An accident of geography means that Chefchaouen is not overwhelmed with travellers. Tucked into the Rif Mountain of North Morocco, and lacking an airport, this remarkable blue city is far from other major centres. As a result, most travellers come here from Tangier or Rabat and spend only a few hours.

But blue cities don’t exactly dot the planet, so my wife, Linda, and I decided to spend a few days in the town at the Riad Hicham.

After a night in Rabat, our driver, Hamid, picks us up for the 250-kilometre drive over the Rif Mountains. The roads are well maintained but they twist and turn and the inevitable transport trucks are difficult to pass. The truck drivers, who can see much farther ahead, flash their lights to tell the following vehicle when the road is clear.

We park outside the city as no vehicles can navigate the narrow lanes of the Medina. From there, we walk up steps and through winding lanes to reach our Riad. Located on the second floor, our room looks out on the main square. Below us, a man with several parrots makes his living taking pictures of travellers posing with his colourful birds.

When we venture out to explore, Linda and I find streets, houses, gates and laneways in every shade of blue. Wandering the city, we meet waiters, traders, orange sellers and bakers and each seems to have a different explanation for the sea of blue: blue keeps away mosquitoes; Jewish refugees fleeing the Spanish Inquisition in 1492 brought their tradition of blue to Chefchaouen; Jews fleeing Russia settled here and brought the blue after their expulsion from the USSR; blue is a cool colour that keeps the house interiors more pleasant.
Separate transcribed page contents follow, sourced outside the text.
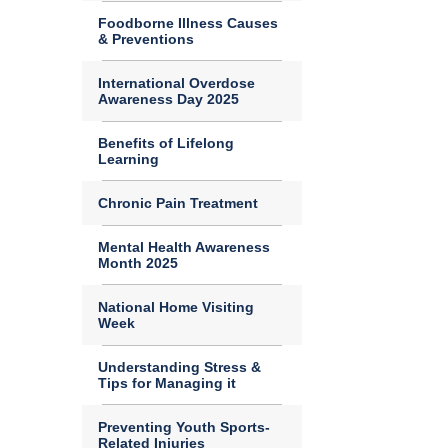
Foodborne Illness Causes
& Preventions
International Overdose
Awareness Day 2025
Benefits of Lifelong
Learning
Chronic Pain Treatment
Mental Health Awareness
Month 2025
National Home Visiting
Week
Understanding Stress &
Tips for Managing it
Preventing Youth Sports-
Related Injuries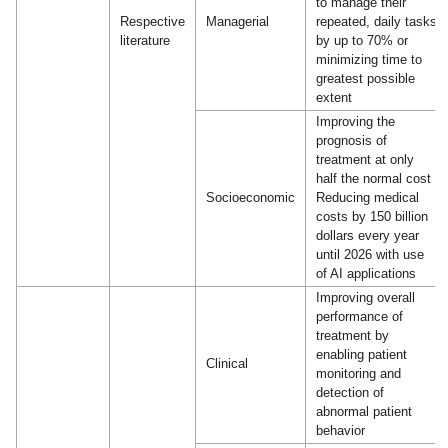
to manage their
Respective
Managerial
repeated, daily tasks
literature
by up to 70% or
minimizing time to
greatest possible
extent
Improving the
prognosis of
treatment at only
half the normal cost
Socioeconomic
Reducing medical
costs by 150 billion
dollars every year
until 2026 with use
of AI applications
Improving overall
performance of
treatment by
enabling patient
Clinical
monitoring and
detection of
abnormal patient
behavior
Perhaps all are true.

After exploring the labyrinth of streets and steps, we find a café in the main square where we sip glasses of mint tea in an outdoor cafe, and watch the Berbers, in their blue djellabas bringing in their wares on donkeys.
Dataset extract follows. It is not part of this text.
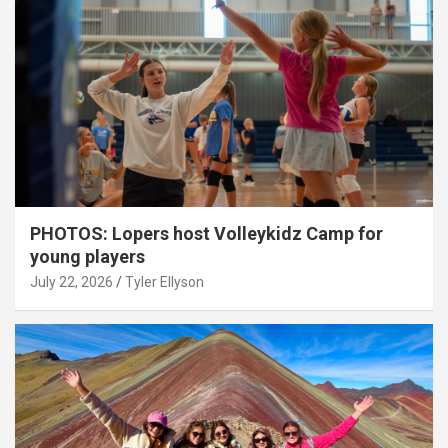
PHOTOS: Lopers host Volleykidz Camp for
young players
July 22, 2026
Tyler Ellyson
Over time, we learn that the town is made up of tightly-knit neighbourhoods. Each has four essentials: a fountain, a mosque, a bakery, and a Hamman or bath-house. And cats are everywhere.

Twilight usually finds us at the Hotel Parador, sitting beside the pool, drinking cokes or, in my case a local Casablanca beer, while watching the sun set over the Rif Mountain and the old mosque.

A few days later, we head for Erg Chebbi, a 10-hour drive southwest from the Blue City. There too, we run into blue. Here the Taureg camel drivers who take travellers out into the Sahara, wear djellabas and matching tegelmust headware of rich indigo.

We have to cut our camel rides short as clouds are gathering over the Atlas Mountains. An hour later, the skies fill with dark blue thunderheads. The gust front hits our four-by-four, and blowing sand, obscures the track. As lightning forks the clouds, the rain comes. Our local guide is laughing as he urges us to hold on. All night rain beats down on the Sahara, one of the world’s driest places.

The next day, pools of water lay everywhere. We leave early for Marrakesh but Hamid has to improvise because locals warned him that one of the bridges ahead has been washed out. Like kids everywhere, the Moroccan children are delighted at the unexpect downpour and splash in the puddles.

A week later, we reach Essouara, a fishing village on the Atlantic coast, about as far from Chefchaouan as you can go in Morroco. And what do we find? The entire fleet of small dories that the fisherman use is painted blue.

Not until we are flying out of Casablanca a few days later did it occur to me that we had not seen a single mosquito on the entire trip. Maybe the Maroccans are on to something.

Colin Hayward is a retired Cambrian College professor.